**To do**:
**a)** Using the article on Southeast extinction rates, decide whether each statement agrees with it: (i) the Smoky madtom lives in Abrams Creek in the Great Smoky Mountains of Tennessee; (ii) the Smoky madtom is mostly active during the day; (iii) Conservation Fisheries is based in Knoxville. For each, answer yes or no and quote the words of the article that decide it.
**b)** Reproduce word for word the passage of the article on Southeast extinction rates from "Nestled in the" to "verged on extinction.".

Given text START

The Southeast Already Has Extinction Rates as High as Hawaii, “the Extinction Capital of the World”

And the Trump administration’s gutting of the Endangered Species Act will only make things worse.

Smoky madtom (Noturus baileyi), a critically endangered and federally endangered species at Conservation Fisheries, a native-stream fish breeding center

Credit: Joel Sartore

Nestled in the Great Smoky Mountains of Tennessee is a ribbon of fresh water called Abrams Creek. Hiding below the surface, under smooth river stones, lives a rare dwarf catfish called the Smoky madtom. This fish is not easy to find. It’s mostly nocturnal, lives in limited locales, and looks like any other catfish to the untrained eye. Despite these hurdles, finding a Smoky madtom today is far easier than it was half a century ago, when the fish verged on extinction.

“If that one madtom went extinct you probably wouldn’t know it, and there wouldn’t be a grand impact except you lost something cool,” says J.R. Shute, codirector of Conservation Fisheries, a Knoxville-based nonprofit that restores imperiled fish populations. “But extinction is an indication of a problem, and sooner or later that problem will catch up to us—whether it’s pollution, the quality of drinking water, or something else.”

Given text END
Given entries START

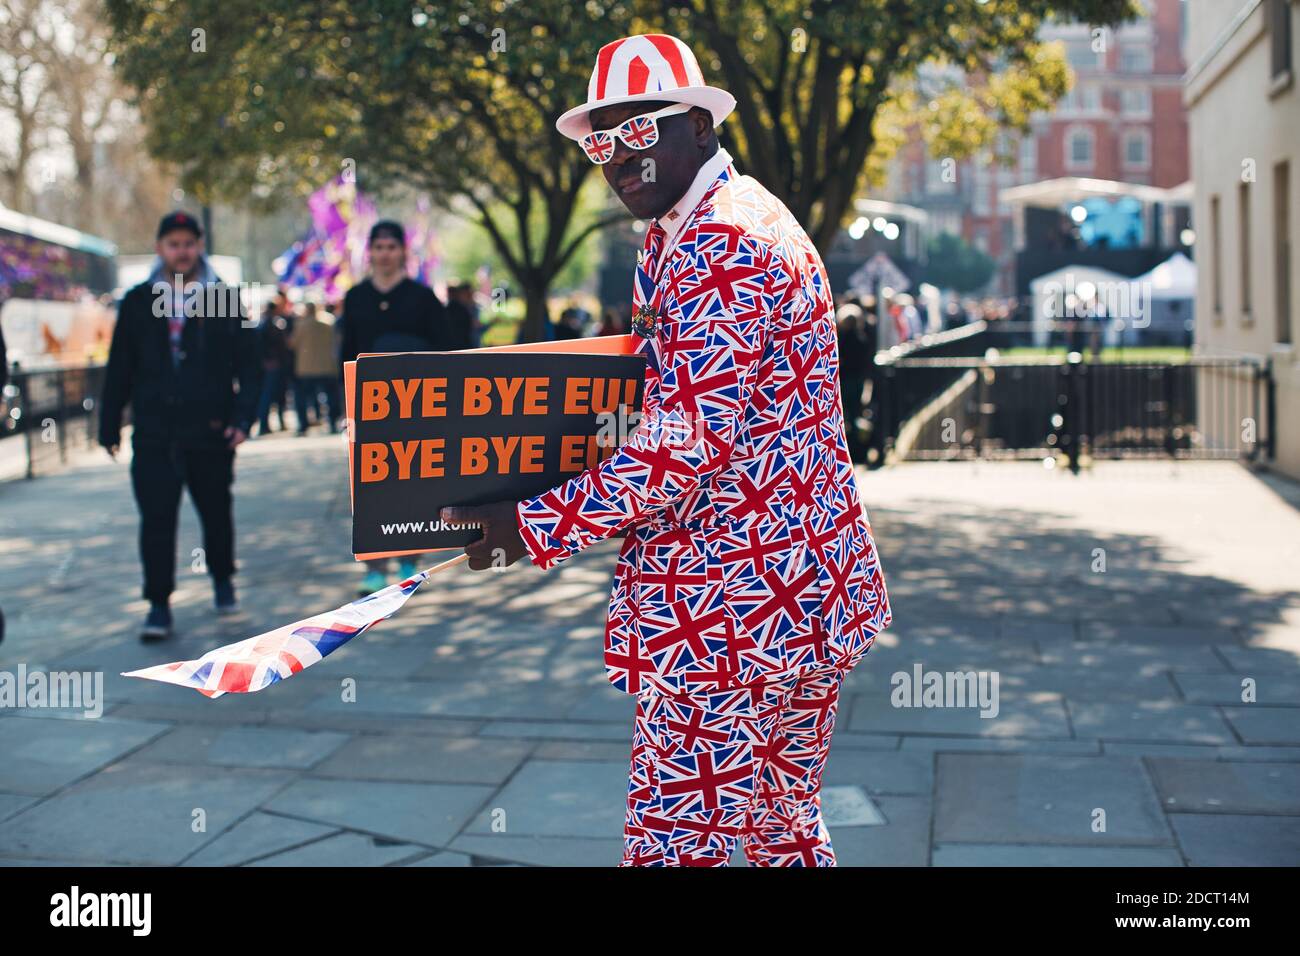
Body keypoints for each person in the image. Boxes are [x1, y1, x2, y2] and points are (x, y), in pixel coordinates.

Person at [441, 33, 891, 867]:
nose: (616, 159)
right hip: (795, 595)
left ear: (699, 128)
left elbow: (685, 442)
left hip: (731, 610)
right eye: (600, 142)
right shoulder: (706, 221)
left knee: (677, 846)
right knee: (779, 831)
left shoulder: (719, 240)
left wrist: (531, 524)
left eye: (638, 131)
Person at [99, 211, 261, 640]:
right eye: (173, 243)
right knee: (156, 520)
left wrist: (244, 419)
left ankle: (222, 579)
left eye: (189, 243)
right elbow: (120, 366)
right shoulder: (138, 300)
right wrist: (109, 424)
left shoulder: (223, 297)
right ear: (160, 248)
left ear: (199, 246)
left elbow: (250, 362)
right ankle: (158, 603)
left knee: (216, 514)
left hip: (210, 430)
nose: (182, 251)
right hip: (154, 432)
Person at [338, 219, 451, 594]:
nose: (385, 254)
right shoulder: (355, 298)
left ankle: (409, 561)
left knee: (412, 483)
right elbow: (346, 353)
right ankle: (374, 567)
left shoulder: (422, 298)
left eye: (391, 246)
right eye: (378, 247)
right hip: (368, 408)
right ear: (368, 252)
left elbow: (446, 350)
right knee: (370, 486)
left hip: (416, 405)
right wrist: (345, 406)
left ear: (404, 251)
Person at [288, 300, 340, 434]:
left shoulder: (301, 325)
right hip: (327, 365)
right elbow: (338, 340)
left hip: (306, 367)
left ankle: (303, 425)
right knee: (331, 396)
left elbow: (293, 344)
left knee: (302, 397)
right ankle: (333, 422)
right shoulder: (329, 322)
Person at [254, 292, 293, 435]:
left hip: (271, 364)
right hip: (273, 365)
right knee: (270, 395)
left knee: (273, 395)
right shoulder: (272, 324)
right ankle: (265, 424)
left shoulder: (263, 323)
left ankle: (267, 424)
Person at [444, 281, 480, 350]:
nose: (471, 296)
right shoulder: (459, 310)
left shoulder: (471, 308)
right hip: (464, 346)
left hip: (468, 345)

Given entries END

**Answers to this exercise**:
**a)**
(i) Yes: "Nestled in the Great Smoky Mountains of Tennessee is a ribbon of fresh water called Abrams Creek. Hiding below the surface, under smooth river stones, lives a rare dwarf catfish called the Smoky madtom."
(ii) No: "It’s mostly nocturnal"
(iii) Yes: "a Knoxville-based nonprofit that restores imperiled fish populations"

**b)**
Nestled in the Great Smoky Mountains of Tennessee is a ribbon of fresh water called Abrams Creek. Hiding below the surface, under smooth river stones, lives a rare dwarf catfish called the Smoky madtom. This fish is not easy to find. It’s mostly nocturnal, lives in limited locales, and looks like any other catfish to the untrained eye. Despite these hurdles, finding a Smoky madtom today is far easier than it was half a century ago, when the fish verged on extinction.